(Material for the task):
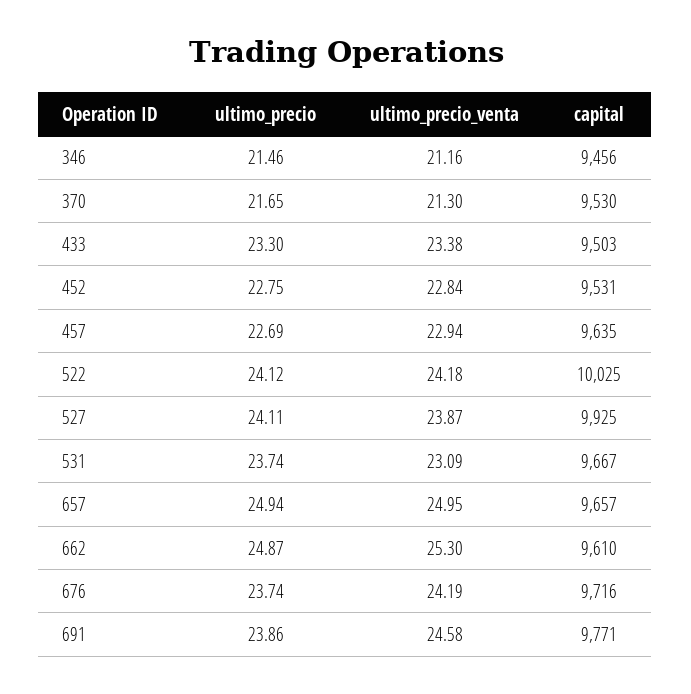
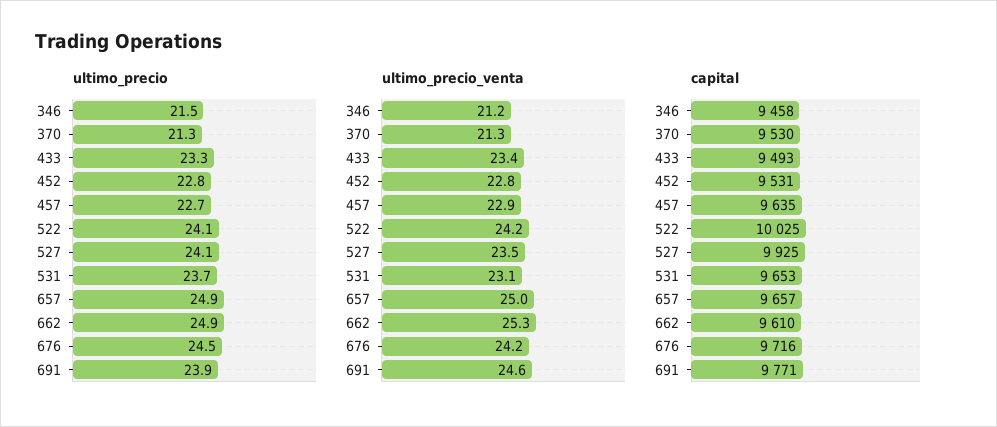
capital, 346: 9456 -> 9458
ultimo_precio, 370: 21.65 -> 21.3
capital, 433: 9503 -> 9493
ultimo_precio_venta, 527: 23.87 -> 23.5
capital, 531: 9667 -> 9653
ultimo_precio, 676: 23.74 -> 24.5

(Problem statement): Show every line of the data in which the word "capital" appears.

(The answer):
capital, 346: 9456 -> 9458
capital, 433: 9503 -> 9493
capital, 531: 9667 -> 9653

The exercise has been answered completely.